Polish topometric groups (Q2846987)

A~topometric space is a~topological space with a~lower semi-continuous distance~\(\partial\), which means that the sets \(\{(x,y):\partial(x,y)\leq r\}\) are closed for all~\(r\). A~topometric group is a~topological group that is a~topometric space. The authors define and study the notion of ample metric generics for a~Polish topological group based on the concept of a~Polish topometric group. This notion is a~weakening of the notion of ample generics introduced by \textit{A. S. Kechris} and \textit{C. Rosendal} [Proc. Lond. Math. Soc. (3) 94, No. 2, 302--350 (2007; Zbl 1118.03042)], whose work serves as a~guide for the research in the paper.
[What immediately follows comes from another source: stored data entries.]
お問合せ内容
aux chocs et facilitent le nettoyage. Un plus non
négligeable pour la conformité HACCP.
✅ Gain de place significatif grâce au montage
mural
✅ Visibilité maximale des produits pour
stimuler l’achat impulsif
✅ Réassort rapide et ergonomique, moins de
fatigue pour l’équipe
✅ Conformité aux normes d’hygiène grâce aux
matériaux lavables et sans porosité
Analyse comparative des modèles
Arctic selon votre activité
The isometry group of the bounded Urysohn space, the unitary group of a~separable Hilbert space, and the automorphism group \(\text{Aut}([0,1],\lambda)\) of the Lebesgue measure algebra on \([0,1]\) are examples of Polish groups with ample metric generics. Using the work of \textit{J. Kittrell} and \textit{T. Tsankov} [Ergodic Theory Dyn. Syst. 30, No. 2, 525--545 (2010; Zbl 1185.37010)], the authors prove that the group \(\text{Aut}([0,1],\lambda)\) has the automatic continuity property, i.e., every morphism from this group into a~separable topological group is continuous.